Все это говорилось весело и со смехом, однако Хильда не могла понять, показывает ли Ребекка свое остроумие или просто ревнует. Скорее всего, решила Хильда, это именно ревность — обычное чувство девочек, обделенных вниманием.

— Что еще про него сказать? Особенных украшений у него нет — только в галстуке булавка с камеей, а на пальце роскошное кольцо — оно как будто обвивает палец… Ой, девчонки, уже звонок. Мне пора бежать. До чего же быстро летит время!

Последние описания Хильды Ребекка выслушала с вниманием. Ей вспомнилось, что именно такое необычное кольцо носил единственный (если не считать мисс Максвелл) человек, покоривший ее воображение, — господин Аладдин. В глазах Ребекки и Эммы Джейн он был неким романтическим героем, они восторгались им как человеком и мужчиной, а кроме того, испытывали к нему огромную благодарность за те прекрасные подарки, которые он им преподносил. Со дня их первой встречи он всякий раз на Рождество напоминал о себе каким-нибудь подарком, выбранным с редкостным вкусом и предусмотрительностью. Эмма Джейн видела его лишь дважды, Ребекка немного чаще, потому что он несколько раз наведывался в кирпичный дом. И она сумела составить о нем некоторое представление. Письма, записки, благодарственные открытки от имени их обеих всегда писала Ребекка, Эмма Джейн очень переживала по этому поводу, хотя и понимала, что ей во многом далеко до подруги. Однажды господин Аладдин написал Ребекке из Бостона. Он спрашивал, что нового в Риверборо, и она с детской непосредственностью описала ему местные пересуды и события, приложив еще к этому свои стихотворные пробы, которые он читал и перечитывал с каким-то тайным восторгом. Если незнакомец, про которого рассказывала Хильда, не кто иной, как господин Аладдин, то почему он не зайдет к ним? Они с Эммой Джейн так рады были бы показать ему свою красивую комнату, где повсюду его подарки.

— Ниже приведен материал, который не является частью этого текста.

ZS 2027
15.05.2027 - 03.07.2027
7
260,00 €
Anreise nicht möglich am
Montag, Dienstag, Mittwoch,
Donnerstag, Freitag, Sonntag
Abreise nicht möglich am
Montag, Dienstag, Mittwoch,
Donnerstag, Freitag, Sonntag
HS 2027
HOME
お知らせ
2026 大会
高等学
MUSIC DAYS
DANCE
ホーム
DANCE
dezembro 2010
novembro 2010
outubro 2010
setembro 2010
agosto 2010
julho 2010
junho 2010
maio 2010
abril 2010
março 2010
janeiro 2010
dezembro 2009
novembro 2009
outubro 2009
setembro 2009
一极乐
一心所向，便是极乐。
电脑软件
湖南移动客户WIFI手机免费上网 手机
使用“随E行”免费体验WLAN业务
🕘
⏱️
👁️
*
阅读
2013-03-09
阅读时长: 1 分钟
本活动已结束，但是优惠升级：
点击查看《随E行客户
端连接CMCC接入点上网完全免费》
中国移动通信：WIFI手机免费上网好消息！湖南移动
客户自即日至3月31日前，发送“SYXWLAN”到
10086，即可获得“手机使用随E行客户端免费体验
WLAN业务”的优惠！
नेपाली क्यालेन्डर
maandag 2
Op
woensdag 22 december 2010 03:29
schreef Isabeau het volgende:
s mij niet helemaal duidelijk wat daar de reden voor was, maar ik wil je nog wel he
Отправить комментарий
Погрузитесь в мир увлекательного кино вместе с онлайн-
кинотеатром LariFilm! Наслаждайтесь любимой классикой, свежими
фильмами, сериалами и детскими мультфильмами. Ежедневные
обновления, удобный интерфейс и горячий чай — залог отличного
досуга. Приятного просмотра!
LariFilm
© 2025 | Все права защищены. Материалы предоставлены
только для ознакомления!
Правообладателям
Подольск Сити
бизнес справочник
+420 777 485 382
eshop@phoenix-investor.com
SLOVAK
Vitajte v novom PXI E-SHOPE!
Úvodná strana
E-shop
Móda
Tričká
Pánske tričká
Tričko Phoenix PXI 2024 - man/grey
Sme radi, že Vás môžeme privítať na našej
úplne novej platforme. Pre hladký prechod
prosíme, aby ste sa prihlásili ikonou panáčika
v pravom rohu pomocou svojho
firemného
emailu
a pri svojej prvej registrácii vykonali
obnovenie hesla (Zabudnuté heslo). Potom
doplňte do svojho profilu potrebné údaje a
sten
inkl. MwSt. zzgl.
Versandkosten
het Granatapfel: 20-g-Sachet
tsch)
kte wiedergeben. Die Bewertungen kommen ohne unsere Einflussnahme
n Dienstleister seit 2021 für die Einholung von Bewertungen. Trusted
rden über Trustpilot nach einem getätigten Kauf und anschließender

Когда девочки устроились в Уорехаме на полный пансион, у них началась по-настоящему радостная жизнь. Ребекке верилось, что предстоящая зима будет спокойной и плодотворной. Они жили в комнате вдвоем с Эммой Джейн и сообща пользовались всем, что привезли из дома. Им в самом деле удалось создать вокруг себя красоту и уют: круглый стол был покрыт красной скатертью, прекрасно гармонирующей с гарнитуром кленовой мебели. Как правило, Ребекке принадлежали идеи, а Эмме Джейн — материал и исполнение. Метод разделения труда в данном случае весьма себя оправдывал. Дедушка Эммы Джейн был владельцем магазина и после своей смерти оставил дочери и внучке много всякой всячины. Патоки, уксуса, керосина — всего этого хватило им на пять лет. Мансарда Перкинсов была завалена отрезами полосатой и клетчатой ткани, различными полотнами и рекламными проспектами всяческих фирм. Ребекка упросила миссис Перкинс сшить гардины и ламбрекены из небеленого муслина, которые она оторочила красной атласной лентой. Затем она подобрала две одинаковые скатерти — у каждой из девочек было свое рабочее место. Ребекке после многих уговоров удалось увезти из дому свою чудесную настольную лампу, которая могла бы служить украшением любого жилища. А когда к этому прибавились еще новые подарки господина Аладдина — японская ширма для Эммы Джейн и полочка с томиками стихов английских поэтов для Ребекки — то подруги почувствовали себя, по их собственному признанию, настоящими взрослыми дамами.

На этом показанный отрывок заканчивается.